The Surrey Literacy, Scientific and Zoological Society was formed by Edward Cross in 1831 with the intention of setting up a public zoo. Cross has previously owned a menagerie on the Strand and he sold his animals to the Society who leased a 13-acre site, formerly part of the Manor of Walworth, from Lord Holland. The Surrey Zoological Gardens were laid out in 1831-2 on the land east of Kennington Park Road and north of Kennington Park. Cross built a large conservatory approximately 300ft in circumference with more than 6000 square feet of glass. (In its time this was the largest conservatory in England.) The conservatory was used for flower shows, exhibitions as well as to house animal cages as part of the Zoo. The site also contained a lake of about three acres.
From 1837 the owners staged nightly dramatic enactments based on large painted backdrops and models. The first was ‘Mount Vesuvius,’ which was painted by Danson with the lake representing the Bay of Naples, and fireworks uses to give ‘eruption’ special effects. The backdrops and enactments were changed periodically:
1839 Iceland. and Mount Hecla
1841 City of Rome (occupying five acres, and painted on 250,000 feet square of backdrop)
1843 Temple of Ellora
1844 London during the Great Fire of 1666
1845 City of, Edinburgh
1846 Vesuvius was reproduced
1848 A revival of Rome
1849 Storming of Badajoz (with real ordnance effects)
1850 Napoleon’s Passage over the Alps
The 1851 Great Exhibition proved formidable competition and the zoo had become run down and by 1856 the animals had been auctioned to pay for the building of the Surrey Music Hall on the site. This was a large three-storey rectangular building with corner octagonal staircase towers topped with ornamental turrets. An arcade surrounded the ground floor with external veranda covered galleries above. The music hall was large and held up to 12,000 people. The hall was used on Sundays to hold large religious meetings some of which were addressed by Charles Haddon Spurgeon of the Metropolitan Tabernacle Elephant & Castle (and the Stockwell Orphanage). The hall was destroyed by fire in 1861 and though rebuilt it was used as a temporary hospital during the erection of the St. Thomas’s Hospital.

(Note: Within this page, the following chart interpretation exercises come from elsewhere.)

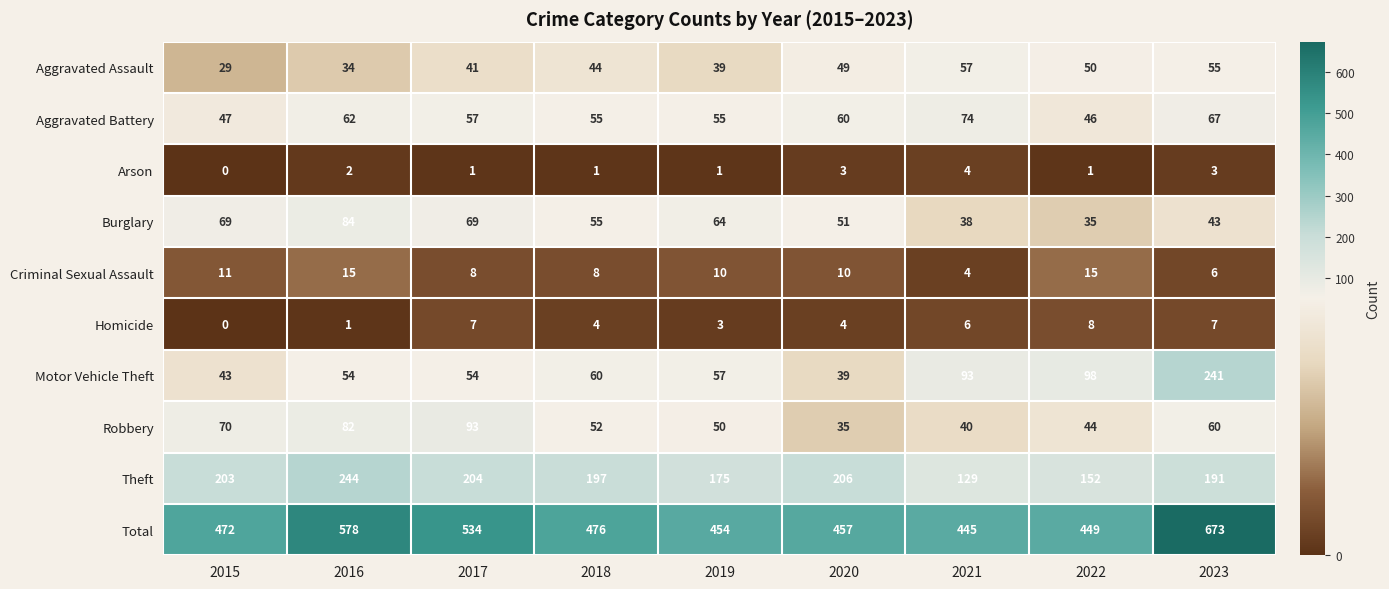

List the series in order of their peak value, lowest first.

Arson, Homicide, Criminal Sexual Assault, Aggravated Assault, Aggravated Battery, Burglary, Robbery, Motor Vehicle Theft, Theft, Total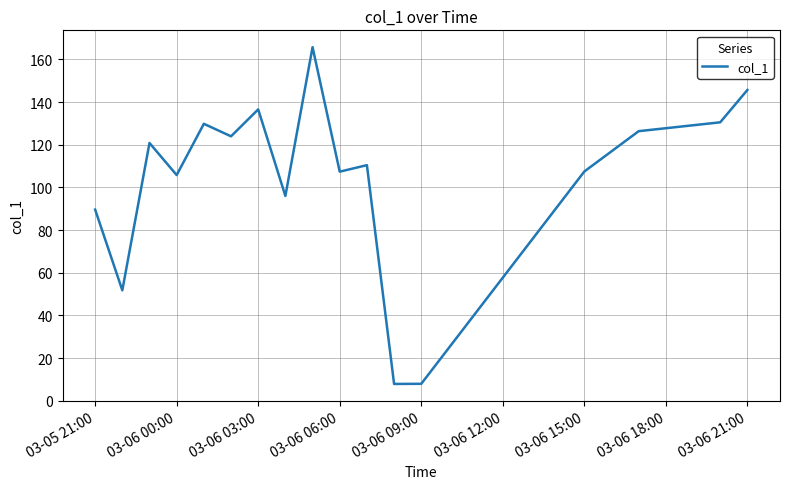

How many interior local valleys (lower than both neighbors) does the data have?

6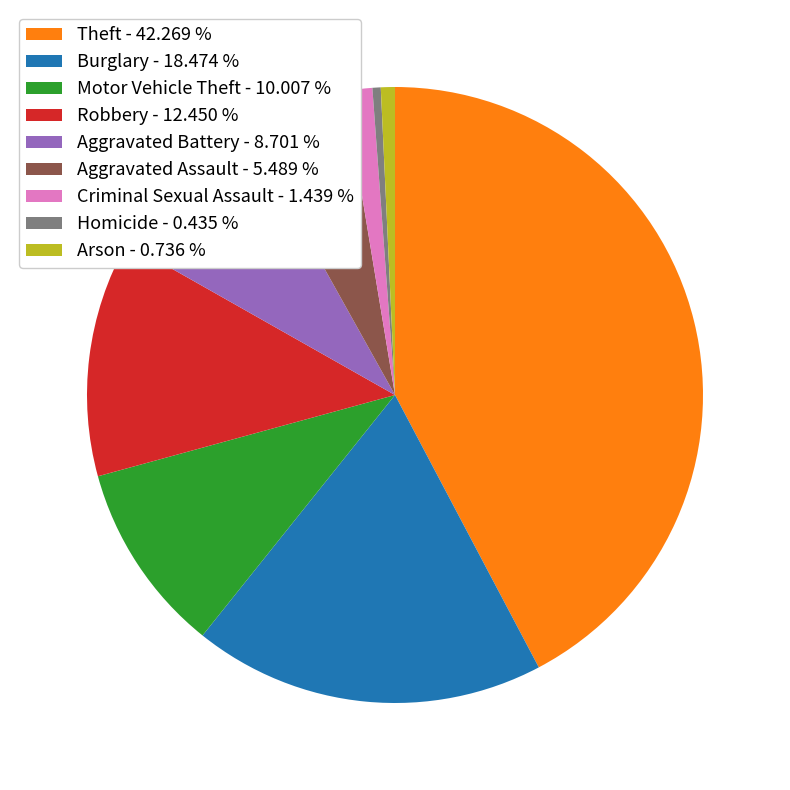

Is the sum of Aggravated Assault - 5.489 % and Theft - 42.269 % greater than half?

No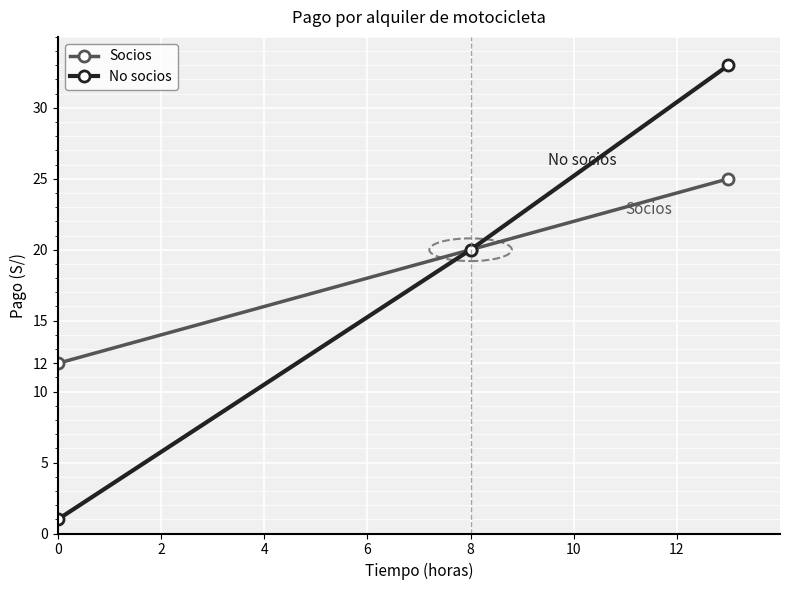

How many lines are shown in the chart?

2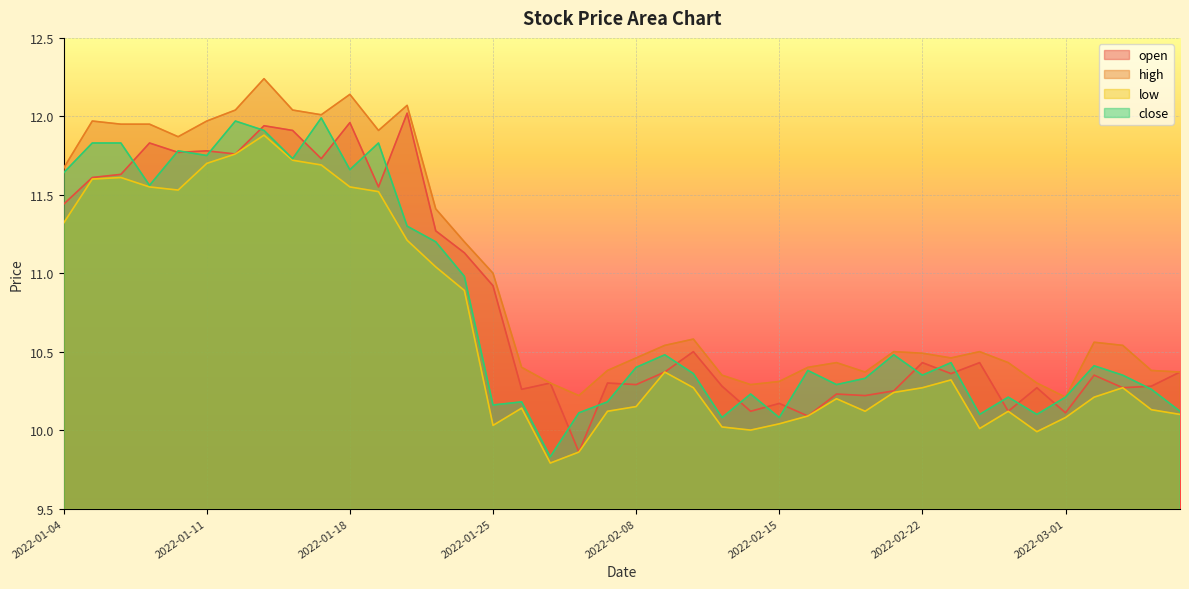

The close series shows 18.2 at 2022-02-10. True or false?

False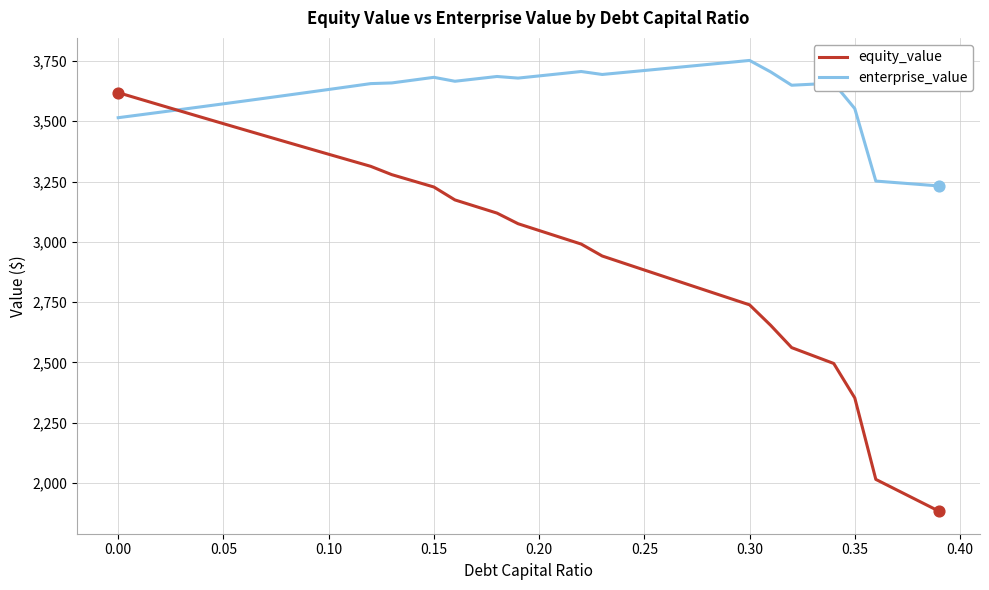

What are all the series names shown in the legend?

equity_value, enterprise_value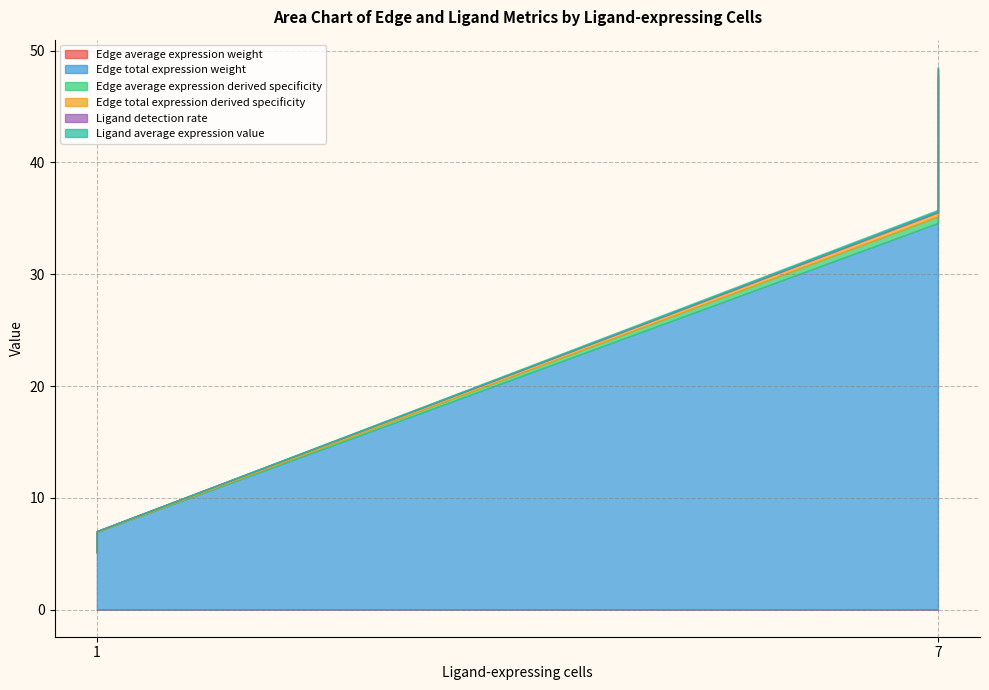

Reading left to right, list all the values displayed in this chart.

Edge average expression weight: 1=0.0	1=0.0	7=0.0	7=0.0
Edge total expression weight: 1=5.1	1=6.9	7=34.6	7=47.4
Edge average expression derived specificity: 1=0.0	1=0.0	7=0.6	7=0.4
Edge total expression derived specificity: 1=0.1	1=0.1	7=0.4	7=0.5
Ligand detection rate: 1=0.0	1=0.0	7=0.1	7=0.1
Ligand average expression value: 1=0.0	1=0.0	7=0.1	7=0.1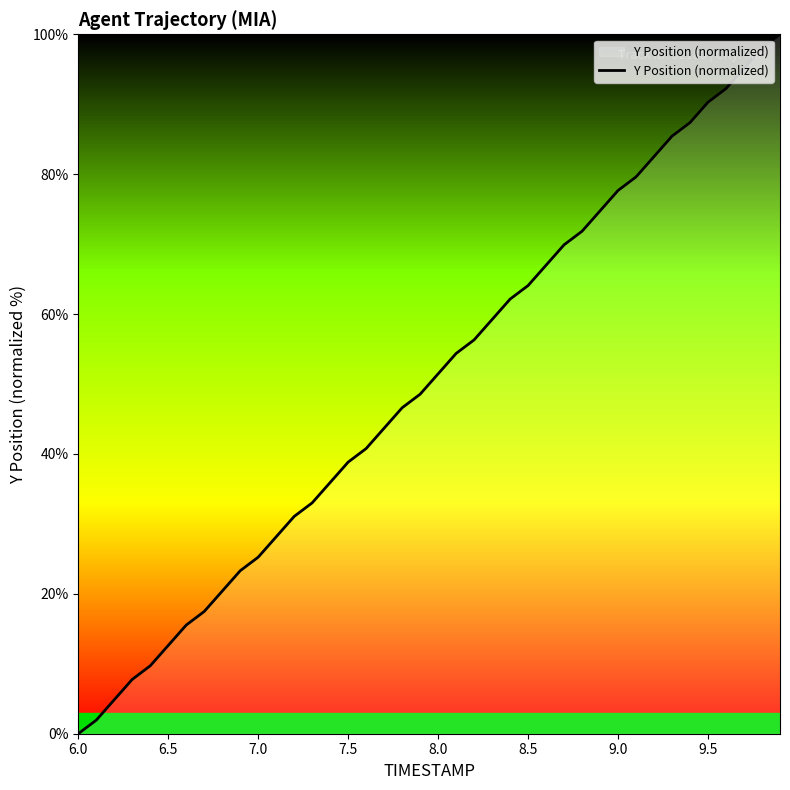

What is the difference between the maximum and minimum values?

100.0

Giraffes at Surrey Zoological Gardens, Illustrated London News 1843
Around 1856 the gardens themselves were popular with soldiers returning from the Crimea War (1853-56). In 1862 the dramatic enactments were tried again but they failed to attract the public and although other amusements were tried the gardens eventually closed. The Gardens were sold in 1877 for building development.